Australia now has a children's e-safety commissioner.

The founder of the Australian Federal Police's High Tech Crime Centre, Alastair MacGibbon, took on the role this week.

Following legislation passed earlier this month, the commissioner's has a range of special powers to aid the fight against online bullying, harassment and abuse.

The commissioner’s office can demand social media sites remove offensive material, and can level fines of up to $17,000 a day for refusal to do so.

“The legislation specifically talks about serious threats, serious intimidation, serious harassment, serious embarrassment,” Mr MacGibbon said.

“So it's intended to ensure the normal banter, even if it can seem a bit robust between children or someone directing comments to children, generally is not going to be captured under the act.

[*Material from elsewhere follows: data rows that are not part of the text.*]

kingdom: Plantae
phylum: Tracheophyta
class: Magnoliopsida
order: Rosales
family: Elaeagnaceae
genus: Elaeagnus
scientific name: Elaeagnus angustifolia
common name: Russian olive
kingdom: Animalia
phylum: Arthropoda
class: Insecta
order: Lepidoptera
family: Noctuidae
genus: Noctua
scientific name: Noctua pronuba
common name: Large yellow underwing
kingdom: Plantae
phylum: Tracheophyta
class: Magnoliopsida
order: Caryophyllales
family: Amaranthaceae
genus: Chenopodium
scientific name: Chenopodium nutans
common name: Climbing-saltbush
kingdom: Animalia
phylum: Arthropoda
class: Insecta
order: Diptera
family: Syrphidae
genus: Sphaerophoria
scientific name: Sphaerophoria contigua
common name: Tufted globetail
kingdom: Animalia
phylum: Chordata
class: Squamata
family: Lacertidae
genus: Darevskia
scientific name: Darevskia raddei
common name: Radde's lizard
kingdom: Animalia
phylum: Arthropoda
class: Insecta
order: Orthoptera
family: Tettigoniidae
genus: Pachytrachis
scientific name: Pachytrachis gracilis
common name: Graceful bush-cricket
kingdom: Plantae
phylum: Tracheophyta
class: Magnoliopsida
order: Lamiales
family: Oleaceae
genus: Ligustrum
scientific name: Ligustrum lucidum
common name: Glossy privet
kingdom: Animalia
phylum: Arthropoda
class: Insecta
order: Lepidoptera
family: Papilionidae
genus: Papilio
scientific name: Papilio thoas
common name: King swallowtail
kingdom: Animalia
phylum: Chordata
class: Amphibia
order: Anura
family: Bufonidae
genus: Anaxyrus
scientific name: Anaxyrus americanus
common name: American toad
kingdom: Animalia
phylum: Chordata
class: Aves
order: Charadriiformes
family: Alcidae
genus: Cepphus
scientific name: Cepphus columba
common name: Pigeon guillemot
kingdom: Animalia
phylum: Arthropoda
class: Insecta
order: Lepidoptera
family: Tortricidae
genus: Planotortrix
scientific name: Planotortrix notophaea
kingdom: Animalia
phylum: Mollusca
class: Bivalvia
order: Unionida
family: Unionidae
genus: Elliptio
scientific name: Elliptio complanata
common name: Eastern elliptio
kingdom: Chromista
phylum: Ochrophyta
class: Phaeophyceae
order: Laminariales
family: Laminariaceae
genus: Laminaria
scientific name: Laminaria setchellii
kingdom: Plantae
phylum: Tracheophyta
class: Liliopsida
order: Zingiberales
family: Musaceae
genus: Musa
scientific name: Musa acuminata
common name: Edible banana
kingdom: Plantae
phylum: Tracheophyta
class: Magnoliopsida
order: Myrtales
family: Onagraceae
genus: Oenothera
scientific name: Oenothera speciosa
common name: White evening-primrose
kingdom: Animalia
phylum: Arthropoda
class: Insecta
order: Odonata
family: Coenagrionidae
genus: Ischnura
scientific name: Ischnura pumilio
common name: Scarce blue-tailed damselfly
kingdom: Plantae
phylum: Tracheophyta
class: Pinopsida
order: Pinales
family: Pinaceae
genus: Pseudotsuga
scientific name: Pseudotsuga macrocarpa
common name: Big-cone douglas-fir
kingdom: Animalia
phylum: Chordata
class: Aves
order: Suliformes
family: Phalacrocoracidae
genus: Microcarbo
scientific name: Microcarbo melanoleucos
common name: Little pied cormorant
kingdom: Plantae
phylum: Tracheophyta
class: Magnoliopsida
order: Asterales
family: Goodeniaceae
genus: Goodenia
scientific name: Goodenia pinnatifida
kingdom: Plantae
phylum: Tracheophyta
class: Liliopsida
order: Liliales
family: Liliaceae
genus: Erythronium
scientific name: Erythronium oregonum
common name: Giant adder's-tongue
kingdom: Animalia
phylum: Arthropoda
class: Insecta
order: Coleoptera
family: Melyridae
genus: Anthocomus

“That's in the eye of the beholder, and what will impact one child will not impact another.”

The new e-safety office will set up a complaints referral process, to deal with reports of abuse.

It will be open to children, parents, child welfare groups and education departments.

Mr MacGibbon says there will be a set process for dealing with internet harassment claims.

“The complaints regime means that if you believe as a parent or if you're a child that you've been the victim of serious cyber bullying, that you'll first go to the social media service themselves, and ask them to take down the offending material,” he said.

If the company does not comply with requests within 48 hours, the new watchdog will step in.

“The commissioner's office will determine whether that complaint meets the legislative criteria,” MacGibbon said.

“If it does, the commissioner will seek for that material to be taken down.

“The commissioner's office can actually contact a person engaging in behaviour that is considered to be harmful towards an Australian child, they can be asked to cease and desist, and to take that material down and to apologise, and if that fails we can go to court to seek that action.”

Social media services were reportedly involved in the consultation process forming the legislation for fines and court action.